“That is not?—”
“Don’t,” I cut in, my voice cracking now, raw and hoarse and ugly with adrenaline and terror and rage. “Do not try to soft-sell this like it’s romantic fate instead of a biological trapdoor you just fell through that I didn’t even know existed.”
His hands curl into fists at his sides.
Not in anger.
In restraint.
“I am not happy about this,” he says tightly.
“Oh, I’m so relieved,” I spit. “Truly. That makes me feel so much better about the part where you just told me your instincts think I belong to you.”
“You do not belong to me,” he says immediately.
The words come out sharp.
Absolute.
“I said the jalshagar identified you as mine,” he continues, his voice low and controlled and vibrating with something dangerous he is very clearly keeping in a cage. “Those are not the same thing.”
My laugh comes out broken.
“That is the most hairsplitting bullshit I’ve heard in my entire life.”
He takes a slow step backward instead of forward, putting more space between us, not less.

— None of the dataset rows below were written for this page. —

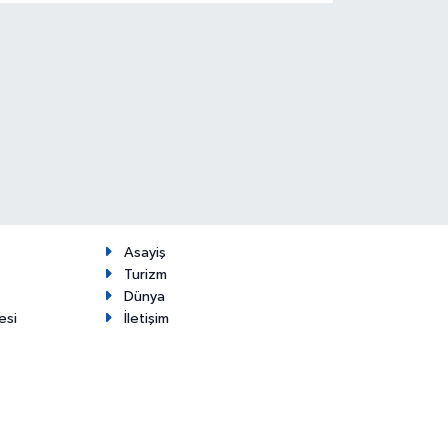
Asayiş
Turizm
Dünya
esi
İletişim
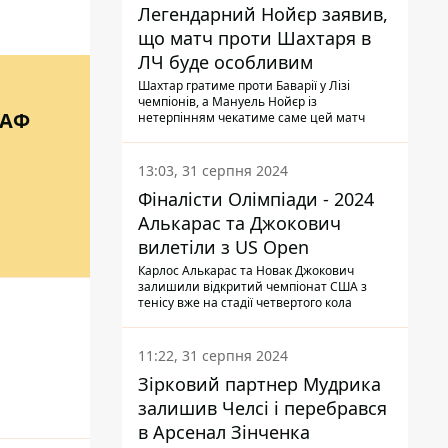
Легендарний Нойєр заявив,
що матч проти Шахтаря в
ЛЧ буде особливим
Шахтар гратиме проти Баварії у Лізі
чемпіонів, а Мануель Нойєр із
УАФ
нетерпінням чекатиме саме цей матч
13:03, 31 серпня 2024
Фіналісти Олімпіади - 2024
Алькарас та Джокович
вилетіли з US Open
Карлос Алькарас та Новак Джокович
залишили відкритий чемпіонат США з
тенісу вже на стадії четвертого кола
11:22, 31 серпня 2024
Зірковий партнер Мудрика
залишив Челсі і перебрався
в Арсенал Зінченка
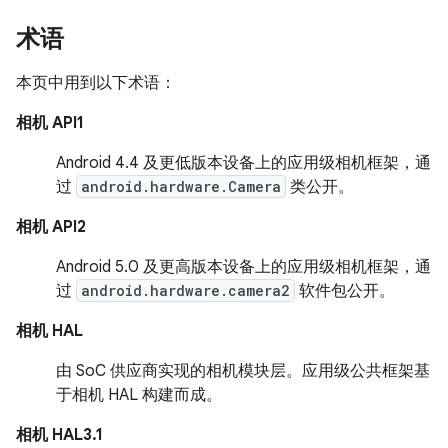
术语
本页中用到以下术语：
相机 API1
Android 4.4 及更低版本设备上的应用级相机框架，通
过
android.hardware.Camera
类公开。
相机 API2
Android 5.0 及更高版本设备上的应用级相机框架，通
过
android.hardware.camera2
软件包公开。
相机 HAL
由 SoC 供应商实现的相机模块层。应用级公共框架基
于相机 HAL 构建而成。
相机 HAL3.1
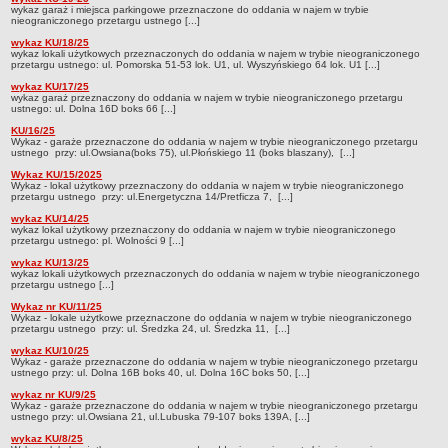
wykaz garaż i miejsca parkingowe przeznaczone do oddania w najem w trybie
OGRÓDKI GASTRONOMICZNE - ZASADY ORGANIZACJI
nieograniczonego przetargu ustnego [...]
PRZETARGI NA LOKALE UŻYTKOWE
wykaz KU/18/25
WYKAZY LOKALI UŻYTKOWYCH
wykaz lokali użytkowych przeznaczonych do oddania w najem w trybie nieograniczonego
przetargu ustnego: ul. Pomorska 51-53 lok. U1, ul. Wyszyńskiego 64 lok. U1 [...]
Lista lokali użytkowych do zagospodarowania
wykaz KU/17/25
wykaz garaż przeznaczony do oddania w najem w trybie nieograniczonego przetargu
Tryb przetargowy
ustnego: ul. Dolna 16D boks 66 [...]
Tryb bezprzetargowy
KU/16/25
Wykaz - garaże przeznaczone do oddania w najem w trybie nieograniczonego przetargu
DZIERŻAWA TERENU
ustnego przy: ul.Owsiana(boks 75), ul.Płońskiego 11 (boks blaszany), [...]
Wykaz terenów do dzierżawy
Wykaz KU/15/2025
Wykaz - lokal użytkowy przeznaczony do oddania w najem w trybie nieograniczonego
Ogłoszenia o przetargu na dzierżawę terenu
przetargu ustnego przy: ul.Energetyczna 14/Pretficza 7, [...]
PROWADZONE REJESTRY, EWIDENCJE ORAZ ZASADY UDOSTĘPNIANIA DANYCH
wykaz KU/14/25
W NICH ZAWARTYCH
wykaz lokal użytkowy przeznaczony do oddania w najem w trybie nieograniczonego
przetargu ustnego: pl. Wolności 9 [...]
Centralny Rejestr Umów
wykaz KU/13/25
wykaz lokali użytkowych przeznaczonych do oddania w najem w trybie nieograniczonego
Plan postępowań o udzielenie zamówień
przetargu ustnego [...]
KONTROLE
Wykaz nr KU/11/25
Wykaz - lokale użytkowe przeznaczone do oddania w najem w trybie nieograniczonego
INFORMACJA PUBLICZNA
przetargu ustnego przy: ul. Średzka 24, ul. Średzka 11, [...]
Dostęp do informacji nieudostępnionej w BIP
wykaz KU/10/25
Wykaz - garaże przeznaczone do oddania w najem w trybie nieograniczonego przetargu
Ponowne wykorzystanie informacji publicznej
ustnego przy: ul. Dolna 16B boks 40, ul. Dolna 16C boks 50, [...]
Rejestr wniosków o udostepnienie informacji publicznej
wykaz nr KU/9/25
Wykaz - garaże przeznaczone do oddania w najem w trybie nieograniczonego przetargu
NABÓR NA WOLNE STANOWISKA W ZZK
ustnego przy: ul.Owsiana 21, ul.Lubuska 79-107 boks 139A, [...]
Wyniki naboru
wykaz KU/8/25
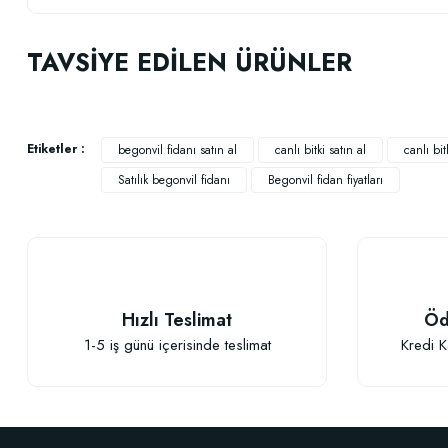
Bu ürünün fiyat bilgisi, resim, ürün açıklamalarında ve diğer konularda
Görüş ve önerileriniz için teşekkür ederiz.
TAVSİYE EDİLEN ÜRÜNLER
Ürün resmi kalitesiz, bozuk veya görüntülenemiyor.
Ürün açıklamasında eksik bilgiler bulunuyor.
Ürün bilgilerinde hatalar bulunuyor.
Etiketler :
begonvil fidanı satın al
canlı bitki satın al
canlı bitk
Ürün fiyatı diğer sitelerden daha pahalı.
Satılık begonvil fidanı
Begonvil fidan fiyatları
Bu ürüne benzer farklı alternatifler olmalı.
Hızlı Teslimat
Öd
1-5 iş günü içerisinde teslimat
Kredi K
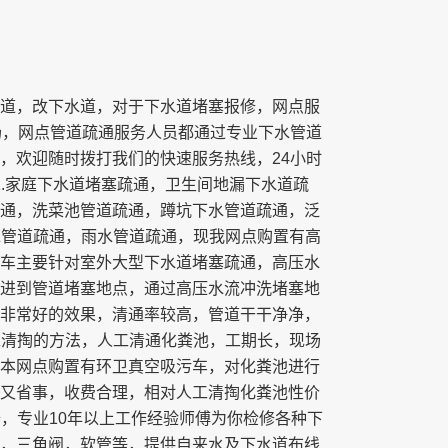
道，改下水道，对于下水道堵塞报修，网点服
场，网点管道疏通服务人员都通过专业下水管道
，欢迎随时拨打我们的快速服务热线，24小时
1.家庭下水道堵塞疏通，卫生间地漏下水道疏
通，洗菜池管道疏通，蹲坑下水管道疏通，泛
污水管道疏通，雨水管道疏通，现我网点购置有高
车主要针对室外大型下水道堵塞疏通，高压水
进到管道堵塞地点，通过高压水流冲洗堵塞地
非常好的效果，清通率较高，管道干干净净，
人工清掏的方法，人工清通化粪池，工期长，现场
本网点购置有环卫真空吸污车，对化粪池进行
又省事，收费合理，相对人工清掏化粪池性价
修，专业10年以上工作经验师傅为你检修各种下
，三角阀，软管等，提供自来水及下水道布线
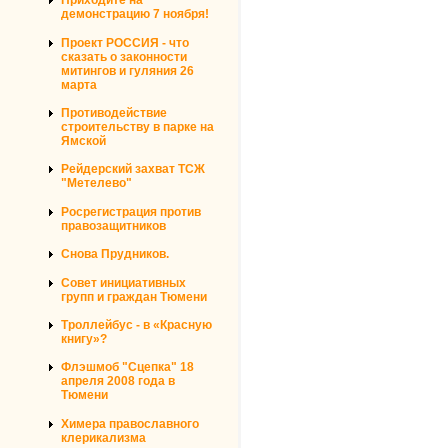
Приходите на
демонстрацию 7 ноября!
Проект РОССИЯ - что
сказать о законности
митингов и гуляния 26
марта
Противодействие
строительству в парке на
Ямской
Рейдерский захват ТСЖ
"Метелево"
Росрегистрация против
правозащитников
Снова Прудников.
Совет инициативных
групп и граждан Тюмени
Троллейбус - в «Красную
книгу»?
Флэшмоб "Сцепка" 18
апреля 2008 года в
Тюмени
Химера православного
клерикализма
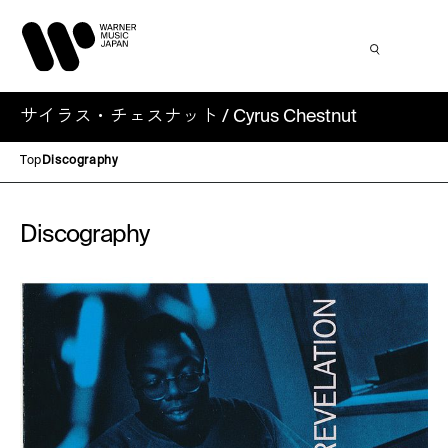
サイラス・チェスナット / Cyrus Chestnut
Top
Discography
Discography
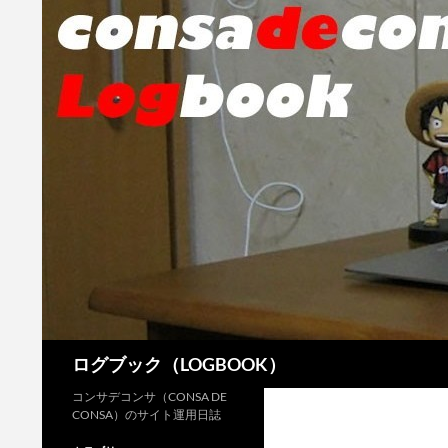
検
ログブック（LOGBOOK）
索
コンサデコンサ（CONSA DE
CONSA）のサイト運用日誌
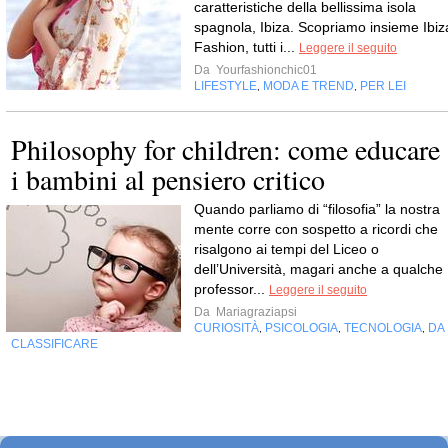
caratteristiche della bellissima isola
spagnola, Ibiza. Scopriamo insieme Ibiz
Fashion, tutti i...
Leggere il seguito
Da
Yourfashionchic01
LIFESTYLE
MODA E TREND
PER LEI
,
,
Philosophy for children: come educare
i bambini al pensiero critico
Quando parliamo di “filosofia” la nostra
mente corre con sospetto a ricordi che
risalgono ai tempi del Liceo o
dell’Università, magari anche a qualche
professor...
Leggere il seguito
Da
Mariagraziapsi
CURIOSITÀ
PSICOLOGIA
TECNOLOGIA
DA
,
,
,
CLASSIFICARE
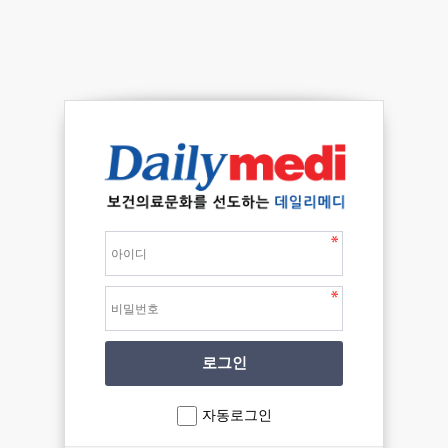
자동로그인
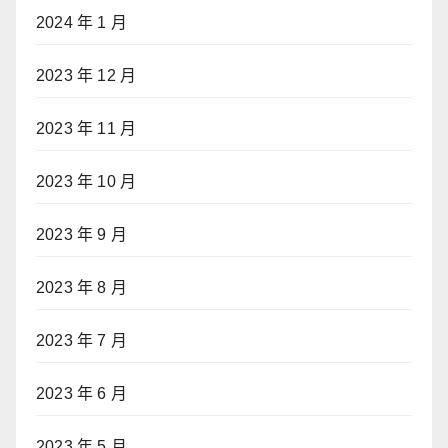
2024 年 1 月
2023 年 12 月
2023 年 11 月
2023 年 10 月
2023 年 9 月
2023 年 8 月
2023 年 7 月
2023 年 6 月
2023 年 5 月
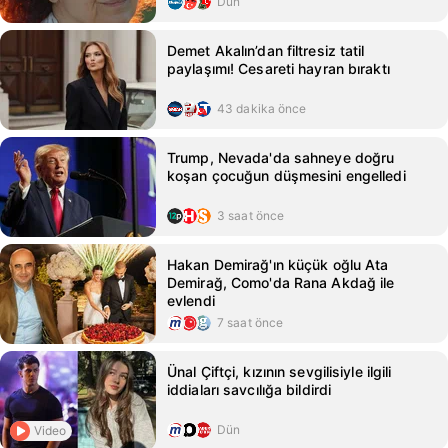
Dün
Demet Akalın’dan filtresiz tatil
paylaşımı! Cesareti hayran bıraktı
43 dakika önce
Trump, Nevada'da sahneye doğru
koşan çocuğun düşmesini engelledi
3 saat önce
Hakan Demirağ'ın küçük oğlu Ata
Demirağ, Como'da Rana Akdağ ile
evlendi
7 saat önce
Ünal Çiftçi, kızının sevgilisiyle ilgili
iddiaları savcılığa bildirdi
Dün
Video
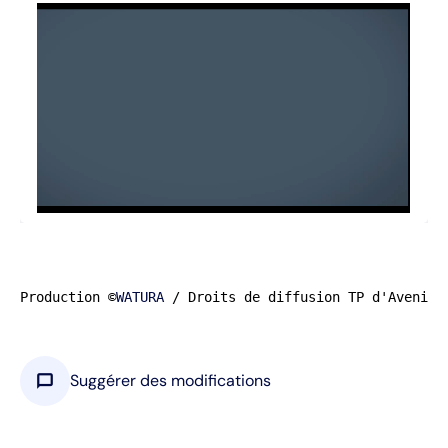
Production ©
WATURA
 / Droits de diffusion TP d'Avenir
chat_bubble
Suggérer des modifications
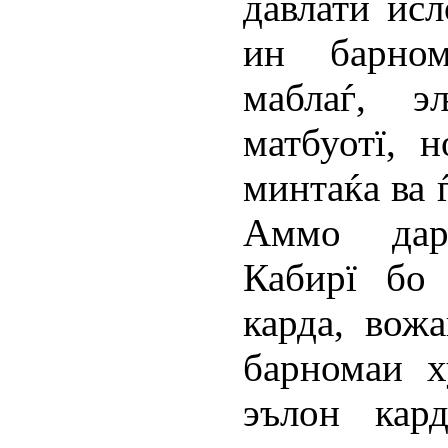
давлати исл
ин барном
маблаѓ, э
матбуотї, 
минтаќа ва 
Аммо дар
Кабирї бо 
карда, вож
барномаи х
эълон кар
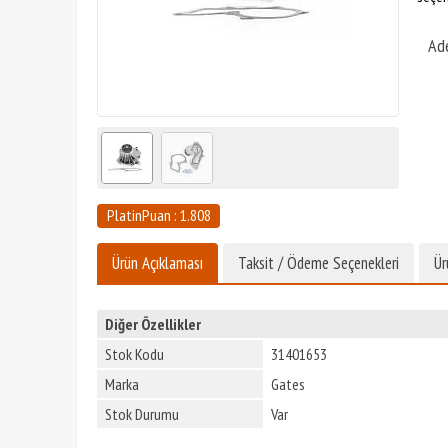
Ad
PlatinPuan : 1.808
Ürün Açıklaması
Taksit / Ödeme Seçenekleri
Ür
Diğer Özellikler
Stok Kodu
31401653
Marka
Gates
Stok Durumu
Var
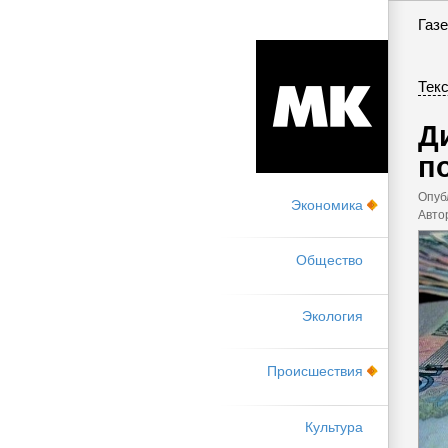
Газе
Текс
Д
п
Опуб
Экономика
Авто
Общество
Экология
Происшествия
Культура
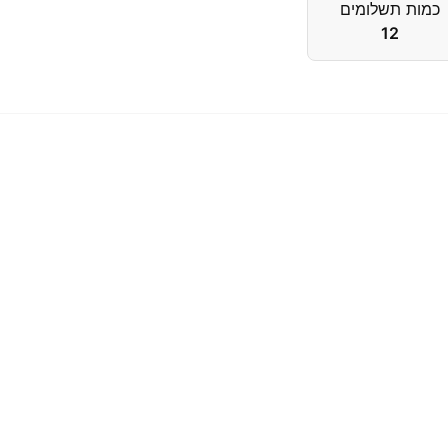
כמות תשלומים
12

“I am telling you what my biology is doing,” he says. “Not what I believe you are.”
My chest heaves.
My arm throbs.
My head is pounding.
“Then what do you believe,” I demand.
He doesn’t answer right away.
He looks at me.
Really looks at me.
Not like prey.
Not like property.
Like a person who just survived something unspeakable and is now sitting on a cot bleeding and furious and trying not to fall apart.
“You are a human woman who ran a restaurant,” he says quietly. “Who told a mob boss to go fuck himself. Who tried to get strangers out of a burning building instead of saving herself. Who does not deserve any of this.”
My throat tightens so fast it almost closes.
“And what,” I whisper, “am I to you.”
His jaw flexes.
“My problem,” he says bluntly. “Because my instincts have decided to imprint on you like an idiot dog, and I am now responsible for making sure that does not ruin your life.”